Les premiers navires à deux mâts à voile carrée apparurent en Méditerranée au milieu du XIVe siècle, venant remplacer les voiliers à voile latine triangulaire utilisés tout au long du millénaire précédent. Auparavant, des voiles carrées perpendiculaires avaient déjà été utilisées sur des voiliers en Europe du Nord (les cogues et les langskips), et les Croisés adoptèrent le concept pour leurs navires, gagnant ainsi en vitesse et en manœuvrabilité pour leur trajet vers la Terre sainte. En un rien de temps, les Européens y ajoutèrent un gaillard et une dunette, un beaupré, un nid-de-pie et quelques mâts supplémentaires.

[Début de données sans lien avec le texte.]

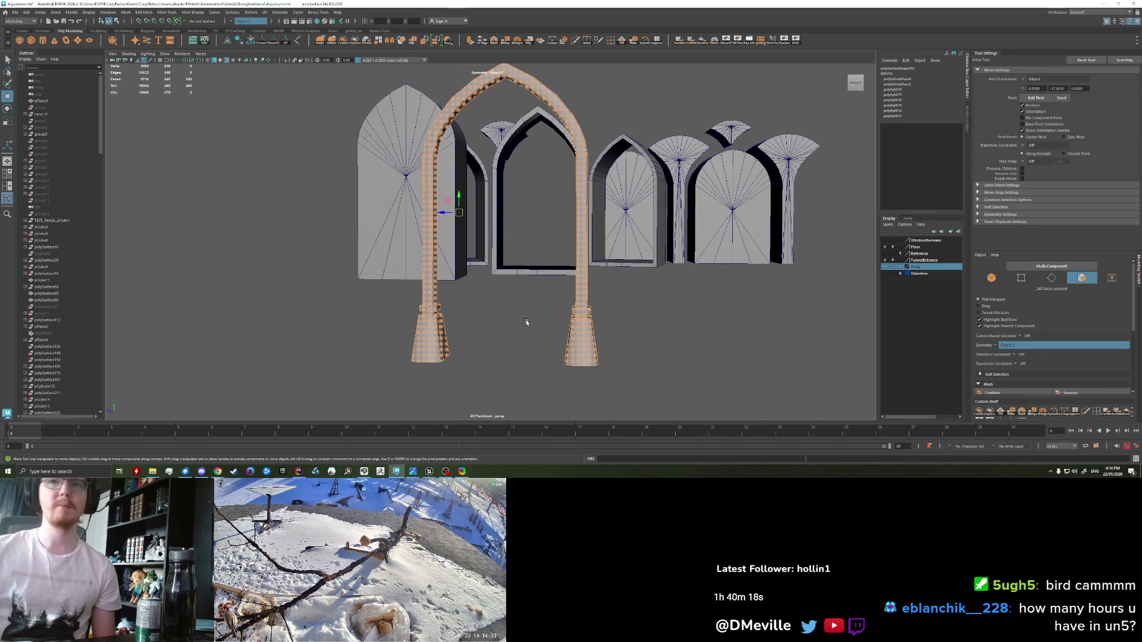
{"action": "left_click", "coordinate": [586, 346], "text": "shift"}
{"action": "right_click", "coordinate": [587, 346]}
{"action": "left_click", "coordinate": [629, 334]}
{"action": "left_click_drag", "start_coordinate": [630, 333], "coordinate": [537, 346], "text": "alt"}
{"action": "scroll", "coordinate": [536, 346], "scroll_direction": "up", "scroll_amount": 3}
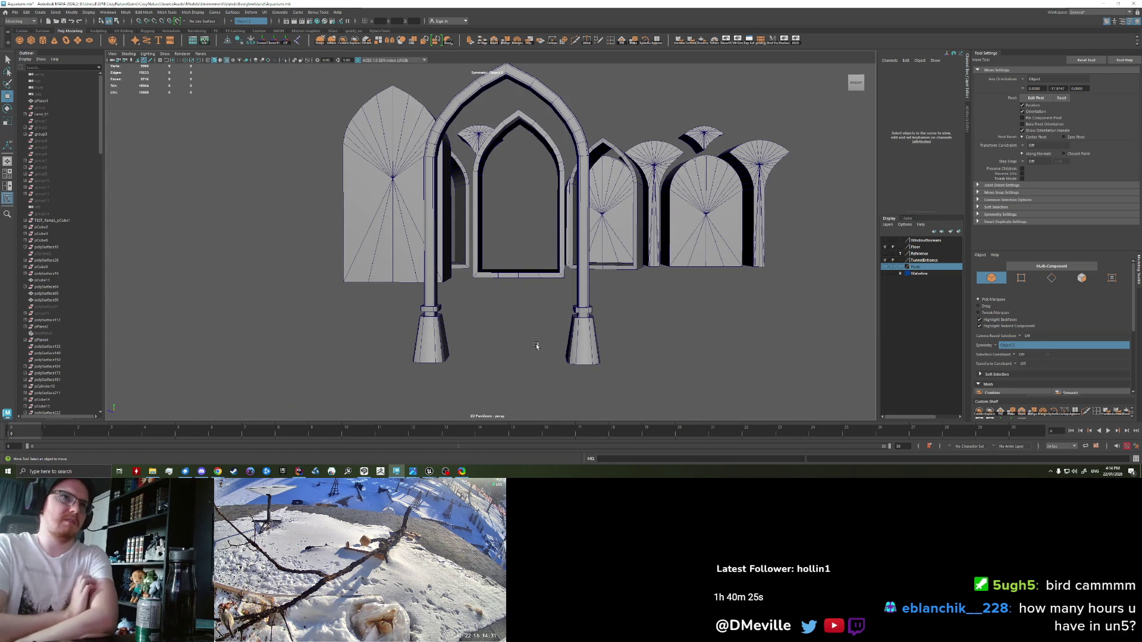
{"action": "left_click_drag", "start_coordinate": [443, 333], "coordinate": [445, 328], "text": "alt"}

L'Âge des découvertes vit naître la caravelle à voile carrée, baptisée "caravela redonda" à cause de sa poupe arrondie, une invention des Portugais pour faciliter leurs longs périples maritimes. Rapidement, cet ancêtre de l'imposant galion devint la bête de somme incontournable des explorateurs, et en 1519, c'est à la tête d'une flotte exclusivement composée de caravelles que Magellan s'élança pour son tour du monde en bateau. Pendant les trois siècles qui suivirent, l'histoire navale fut dominée par des navires à voile carrée toujours plus imposants, qui permirent aux Européens de mettre la main sur les Amériques et l'Afrique, de piller les richesses de l'Extrême-Orient et, occasionnellement, de se faire la guerre.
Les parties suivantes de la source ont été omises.